EDITORIAL COMMENT: Zim: The most innocent nation

05 Mar, 2017 - 00:03 0 Views
EDITORIAL COMMENT: Zim: The most innocent nation

The Sunday Mail

There are many idle minds around, and the Devil has his hands full in these workshops. The idleness is seen in the factional self-immolation that some in Zanu-PF have been delighting in when they should be more concerned with the fact that Zim-Asset’s deadline is fast-approaching.
The idleness is evident in the attempts by keyboard warriors to hijack civil service labour issues when they should be the young warriors at the forefront of technological innovation.
The idleness is apparent in Morgan Tsvangirai’s listless travails across rural Zimbabwe when he should be ensuring the opposition is vibrant enough to keep the ruling party on its toes.
The idleness is manifest in the fight of dwarves in giants’ robes that is gripping Joice Mujuru and her surrogates when she should be, well, there really is not much else she can do, is there?
The national plague of idleness takes form in sticky fingers finding the most inventive ways to cast themselves as modern-day Robin Hoods.
It gets expressed in establishment of countless roadblocks where motorists are forced to part with hard-earned money after every few kilometres.
And it congeals in the unlimited supply of deceptively cheap “Bronco” by good-living shysters in the northern suburbs to poor young Zimbabweans in high-density areas.
We are an idle nation and the Devil has been having a field day.
This national indolence is masked behind a veil of innocence behind which we lie to ourselves and everyone else that we really are trying our best to make a better Zimbabwe.
The grotesque innocence in the face of such idleness is well-captured in the Hindu epic “Mahabharata”, when the deity Yaksha asks King Yudhishthira, “What is the greatest wonder?”
The king responds: “Day after day countless people die. Yet the living wish to live forever.” Another version has the monarch saying, “We see death all around us; yet, we think that our life on Earth is permanent.”
We continue to live as if everything will resolve itself, as if our economy will rebound of its own accord, as if medicines will miraculously appear in hospitals and our infrastructure will regenerate by an act of God.
James Baldwin, one of the greatest African-American essayists of the 20th century, was horrified by this numbing innocence which breeds idleness.
In a 1961 conversation with Malcolm X, Baldwin said: “If I know that any one of you has murdered your brother, your mother, and the corpse is in this room and under the table, and I know it, and you know it, and you know I know it, and we cannot talk about it, it takes no time at all before we cannot talk about anything.”
Right now we are talking about nothing as a country.
And yet there is a national conversation we should be having, one that should jerk us out of our torpor and jolt us out of the stultifying innocence that makes us think we are working hard when in fact we destroying our country.
We need to have a conversation around creating a national vision.

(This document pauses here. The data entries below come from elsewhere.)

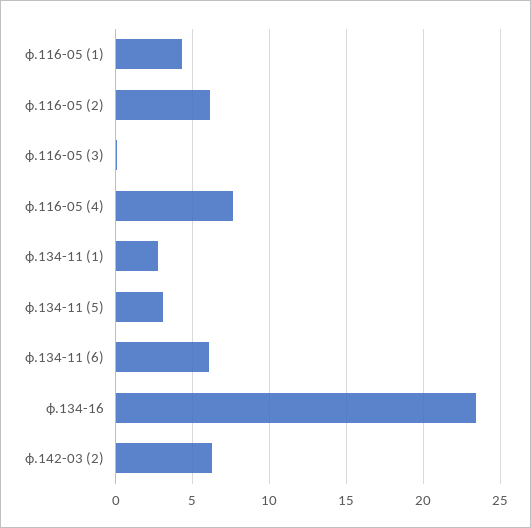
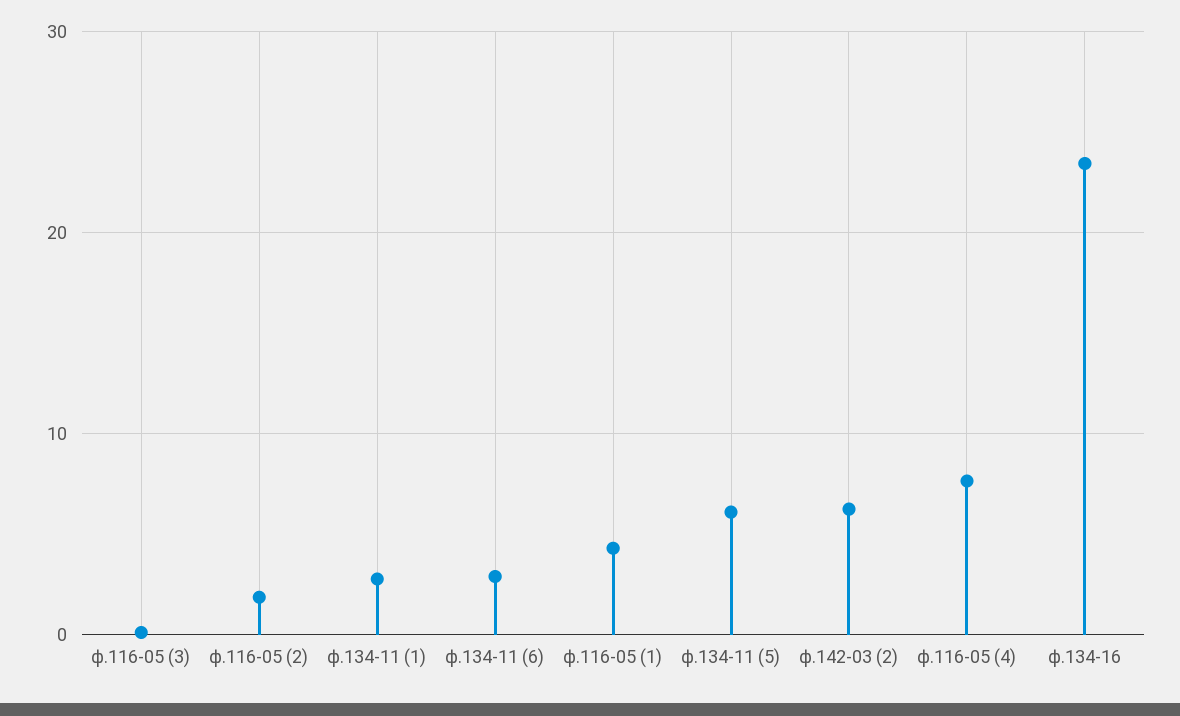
  {
    "ф.116-05 (1)": 4.5,
-   "ф.116-05 (2)": 6,
+   "ф.116-05 (2)": 2,
    "ф.116-05 (3)": 0,
    "ф.116-05 (4)": 7.5,
    "ф.134-11 (1)": 3,
-   "ф.134-11 (5)": 3,
+   "ф.134-11 (5)": 6,
-   "ф.134-11 (6)": 6,
+   "ф.134-11 (6)": 3,
    "ф.134-16": 23.5,
    "ф.142-03 (2)": 6.5
  }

Instead of immersing ourselves in merry-go-round bar talk about succession and never-never coalitions — which diverts attention enough for Robin Hoods to go elbow deep into the till — we should be asking ourselves what it is we need Zimbabwe to be as a society, as a polity and as an economy.

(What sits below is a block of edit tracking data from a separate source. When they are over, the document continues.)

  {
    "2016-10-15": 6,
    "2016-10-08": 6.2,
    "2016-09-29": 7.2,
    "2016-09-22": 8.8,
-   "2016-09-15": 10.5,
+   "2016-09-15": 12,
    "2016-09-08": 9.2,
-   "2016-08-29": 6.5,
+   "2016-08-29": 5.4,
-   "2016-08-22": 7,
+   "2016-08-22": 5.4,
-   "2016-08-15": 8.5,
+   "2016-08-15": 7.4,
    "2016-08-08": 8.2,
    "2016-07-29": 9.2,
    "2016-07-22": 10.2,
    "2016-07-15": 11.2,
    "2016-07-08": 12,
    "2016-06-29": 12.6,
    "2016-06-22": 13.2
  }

This should not be some woolly-headed mumbo jumbo about the Zimbabwe we want, it is a definitive conversation that sets out practical long-term national development goals.
All developed countries have done this. The Chinese put it quite simply: know what you need, outline the resources at your disposal to get where you need to get, and then set solid timelines. Thereafter, enforce, enforce, enforce! As things stand, Zimbabwe does not have a long-term agenda. We live by the day, happy-go-lucky in our idle innocence.

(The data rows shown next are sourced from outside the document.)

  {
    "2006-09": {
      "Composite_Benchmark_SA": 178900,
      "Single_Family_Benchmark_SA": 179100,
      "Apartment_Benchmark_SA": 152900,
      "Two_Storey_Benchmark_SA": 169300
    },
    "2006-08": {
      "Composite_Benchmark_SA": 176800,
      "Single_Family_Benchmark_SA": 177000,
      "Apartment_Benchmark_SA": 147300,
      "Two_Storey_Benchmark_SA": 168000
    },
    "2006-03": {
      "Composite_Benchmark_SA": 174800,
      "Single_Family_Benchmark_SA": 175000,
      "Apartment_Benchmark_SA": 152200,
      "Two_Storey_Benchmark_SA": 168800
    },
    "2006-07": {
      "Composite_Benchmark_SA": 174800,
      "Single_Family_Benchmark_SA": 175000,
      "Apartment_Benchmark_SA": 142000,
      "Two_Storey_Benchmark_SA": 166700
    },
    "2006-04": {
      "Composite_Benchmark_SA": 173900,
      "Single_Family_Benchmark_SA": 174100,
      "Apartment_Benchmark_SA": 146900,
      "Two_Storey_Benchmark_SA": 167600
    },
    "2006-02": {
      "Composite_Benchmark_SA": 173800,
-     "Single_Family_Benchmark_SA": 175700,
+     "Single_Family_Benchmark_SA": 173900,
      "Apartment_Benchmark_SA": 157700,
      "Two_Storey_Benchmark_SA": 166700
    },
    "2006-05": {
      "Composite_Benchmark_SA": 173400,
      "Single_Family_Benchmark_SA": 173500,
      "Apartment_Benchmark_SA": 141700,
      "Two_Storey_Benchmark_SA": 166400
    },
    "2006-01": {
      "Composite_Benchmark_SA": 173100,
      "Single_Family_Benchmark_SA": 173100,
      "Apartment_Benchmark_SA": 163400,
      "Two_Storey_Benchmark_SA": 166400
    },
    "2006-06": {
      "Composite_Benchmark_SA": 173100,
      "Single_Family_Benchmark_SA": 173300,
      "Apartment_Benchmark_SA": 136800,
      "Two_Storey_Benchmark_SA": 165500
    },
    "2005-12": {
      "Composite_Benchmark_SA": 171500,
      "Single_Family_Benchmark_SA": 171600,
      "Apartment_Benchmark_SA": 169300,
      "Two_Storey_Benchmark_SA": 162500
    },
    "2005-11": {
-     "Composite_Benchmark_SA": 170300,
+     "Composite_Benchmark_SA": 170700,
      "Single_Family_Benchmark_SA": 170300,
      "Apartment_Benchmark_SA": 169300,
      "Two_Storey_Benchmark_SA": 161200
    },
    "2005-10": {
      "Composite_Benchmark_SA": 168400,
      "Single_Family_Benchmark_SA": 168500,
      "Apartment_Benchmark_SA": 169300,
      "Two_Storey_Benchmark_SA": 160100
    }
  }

But we cannot continue to base policy on a mishmash of competing popular sentiments of the day as if life is permanent when we see death all around us. Zimbabwe needs a national vision, something to rally around the way our elders rallied around the push for Independence.
They wanted — to borrow from Frantz Fanon — to feel a “national soil” under their feet. They defined each other as “mwana wevhu”. They assessed what tangible and intangible resources they had at their disposal. And they set about the task of achieving their goals.
What truly national conversations are we having today? Do we know what we want to become? Do we know what resources we can deploy towards achieving this? Do we have the tools to enforce adherence to timelines?
Or are we merely coasting along in idle innocence?